Le diocèse de Toronto doit verser 530 000 $ pour les sévices sexuels d’un prêtre
Photo: Archives Métro

TORONTO — Les sévices sexuels commis par un prêtre catholique à l’endroit d’un servant de messe âgé de 11 ans, il y a plus de 50 ans, nécessitent une indemnisation de plus d’un demi-million de dollars, a déterminé mardi le plus haut tribunal de l’Ontario.

En rendant sa décision, la Cour d’appel a rejeté les arguments du diocèse de Toronto selon lesquels l’avocat de la victime avait enflammé le jury avec ses plaidoiries finales.

Cependant, dans une décision partagée sur une partie de l’appel, la cour a annulé l’attribution par le jury de 15 000 $ de dommages-intérêts punitifs, affirmant que le diocèse de Toronto n’avait rien fait de mal en refusant d’admettre sa responsabilité jusqu’au début du procès.

Les documents de la cour montrent que le garçon avait été élevé au sein d’une fervente famille catholique qui estimait qu’on devait respect et obéissance à un prêtre, le «représentant de Dieu». En 1963, le père Alphonse Robert, nouveau prêtre, s’était lié d’amitié avec la famille et avait éventuellement invité le garçon à se rendre à la basilique Notre-Dame de Montréal.

Selon les faits exposés devant le tribunal, Alphonse Robert s’est arrangé pour qu’ils passent la nuit dans une chambre de motel à Cornwall, en Ontario, où le prêtre a caressé sexuellement le garçon et a commis un acte sexuel à son endroit.
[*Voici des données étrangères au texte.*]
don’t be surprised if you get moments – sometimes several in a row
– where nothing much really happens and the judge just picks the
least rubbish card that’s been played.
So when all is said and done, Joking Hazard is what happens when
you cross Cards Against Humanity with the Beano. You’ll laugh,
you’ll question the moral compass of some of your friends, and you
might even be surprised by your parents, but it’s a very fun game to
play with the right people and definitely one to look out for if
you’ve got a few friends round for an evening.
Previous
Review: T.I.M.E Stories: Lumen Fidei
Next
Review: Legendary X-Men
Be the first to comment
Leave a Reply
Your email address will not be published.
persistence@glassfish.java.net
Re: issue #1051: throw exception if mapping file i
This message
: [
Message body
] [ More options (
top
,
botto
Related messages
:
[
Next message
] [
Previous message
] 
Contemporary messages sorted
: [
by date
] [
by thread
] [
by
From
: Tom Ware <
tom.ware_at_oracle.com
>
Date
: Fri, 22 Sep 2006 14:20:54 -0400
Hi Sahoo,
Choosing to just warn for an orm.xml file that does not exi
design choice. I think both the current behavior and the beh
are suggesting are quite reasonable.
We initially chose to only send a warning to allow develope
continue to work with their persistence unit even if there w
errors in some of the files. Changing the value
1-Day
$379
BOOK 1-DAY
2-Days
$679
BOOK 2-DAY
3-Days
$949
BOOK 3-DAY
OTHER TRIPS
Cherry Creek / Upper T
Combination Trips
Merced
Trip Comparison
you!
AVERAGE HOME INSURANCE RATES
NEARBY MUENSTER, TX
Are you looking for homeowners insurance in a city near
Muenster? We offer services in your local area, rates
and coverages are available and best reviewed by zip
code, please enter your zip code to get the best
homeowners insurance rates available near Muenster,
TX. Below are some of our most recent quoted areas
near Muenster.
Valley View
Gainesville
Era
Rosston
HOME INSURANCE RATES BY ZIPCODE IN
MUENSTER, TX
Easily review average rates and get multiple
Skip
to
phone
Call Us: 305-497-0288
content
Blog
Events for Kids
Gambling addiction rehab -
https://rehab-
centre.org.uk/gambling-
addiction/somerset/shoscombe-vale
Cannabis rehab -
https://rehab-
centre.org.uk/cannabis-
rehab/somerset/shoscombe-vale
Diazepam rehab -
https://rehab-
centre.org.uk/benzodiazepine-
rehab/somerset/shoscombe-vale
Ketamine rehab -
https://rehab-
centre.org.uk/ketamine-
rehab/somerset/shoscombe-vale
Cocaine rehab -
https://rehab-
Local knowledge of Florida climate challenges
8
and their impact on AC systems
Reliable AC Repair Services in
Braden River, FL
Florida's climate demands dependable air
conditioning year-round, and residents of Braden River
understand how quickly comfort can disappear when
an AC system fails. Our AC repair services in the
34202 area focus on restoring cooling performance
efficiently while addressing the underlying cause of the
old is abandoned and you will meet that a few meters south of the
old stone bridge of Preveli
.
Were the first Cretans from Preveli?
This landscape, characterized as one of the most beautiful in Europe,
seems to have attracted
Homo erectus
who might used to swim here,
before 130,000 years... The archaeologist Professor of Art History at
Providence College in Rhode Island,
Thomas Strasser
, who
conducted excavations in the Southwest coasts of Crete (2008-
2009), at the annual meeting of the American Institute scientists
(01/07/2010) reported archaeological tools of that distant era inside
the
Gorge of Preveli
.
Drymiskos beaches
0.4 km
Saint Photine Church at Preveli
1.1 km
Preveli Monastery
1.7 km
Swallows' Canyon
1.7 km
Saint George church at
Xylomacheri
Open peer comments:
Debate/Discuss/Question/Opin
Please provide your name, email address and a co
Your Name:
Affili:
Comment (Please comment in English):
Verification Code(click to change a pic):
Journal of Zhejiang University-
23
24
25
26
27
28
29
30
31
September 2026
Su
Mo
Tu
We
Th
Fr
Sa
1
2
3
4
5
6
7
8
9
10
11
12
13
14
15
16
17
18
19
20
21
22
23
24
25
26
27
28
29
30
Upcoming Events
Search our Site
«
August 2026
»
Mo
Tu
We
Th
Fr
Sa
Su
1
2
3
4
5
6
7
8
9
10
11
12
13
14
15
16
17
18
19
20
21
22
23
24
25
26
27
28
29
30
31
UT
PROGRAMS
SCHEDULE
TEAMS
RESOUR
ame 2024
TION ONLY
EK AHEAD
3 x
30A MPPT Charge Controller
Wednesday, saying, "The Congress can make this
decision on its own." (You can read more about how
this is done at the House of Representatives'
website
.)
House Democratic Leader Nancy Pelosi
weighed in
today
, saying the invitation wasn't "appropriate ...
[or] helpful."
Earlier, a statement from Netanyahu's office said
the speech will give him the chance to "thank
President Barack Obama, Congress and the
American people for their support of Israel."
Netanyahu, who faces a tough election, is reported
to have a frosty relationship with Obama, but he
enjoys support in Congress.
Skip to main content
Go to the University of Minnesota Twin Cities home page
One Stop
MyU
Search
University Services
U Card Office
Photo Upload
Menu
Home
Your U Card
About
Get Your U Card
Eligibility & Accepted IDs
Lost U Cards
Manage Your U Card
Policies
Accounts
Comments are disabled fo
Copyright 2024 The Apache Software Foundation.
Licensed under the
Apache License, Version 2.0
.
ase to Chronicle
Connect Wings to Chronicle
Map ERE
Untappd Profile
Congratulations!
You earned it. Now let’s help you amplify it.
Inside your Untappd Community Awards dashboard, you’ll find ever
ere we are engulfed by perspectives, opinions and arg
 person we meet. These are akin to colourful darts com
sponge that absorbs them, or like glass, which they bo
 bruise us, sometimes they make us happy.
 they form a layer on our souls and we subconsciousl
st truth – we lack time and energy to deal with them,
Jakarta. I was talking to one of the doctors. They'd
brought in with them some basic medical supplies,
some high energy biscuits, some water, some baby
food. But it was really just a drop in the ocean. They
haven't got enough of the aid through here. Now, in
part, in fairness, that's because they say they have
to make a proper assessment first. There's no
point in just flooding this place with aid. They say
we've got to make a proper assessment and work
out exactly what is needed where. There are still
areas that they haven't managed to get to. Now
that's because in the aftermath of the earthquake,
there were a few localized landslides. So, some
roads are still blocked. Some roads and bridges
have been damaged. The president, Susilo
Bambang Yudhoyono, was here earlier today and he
Le garçon en est venu à croire que l’incident était de sa faute et qu’il était «condamné à l’enfer», selon des documents judiciaires. Le résultat fut des décennies de difficultés dans les relations familiales et des problèmes d’alcoolisme.

La victime a poursuivi la paroisse en 2014, après la mort d’Alphonse Robert. Le plaignant a sollicité diverses indemnisations pour détresse mentale et perte de revenu, ainsi que des dommages-intérêts punitifs.

L’Église, qui a passé des années à nier sa responsabilité, a reconnu sa faute le jour de l’ouverture du procès devant jury, en Cour supérieure. En conséquence, le seul enjeu était le montant de la compensation à verser à la victime.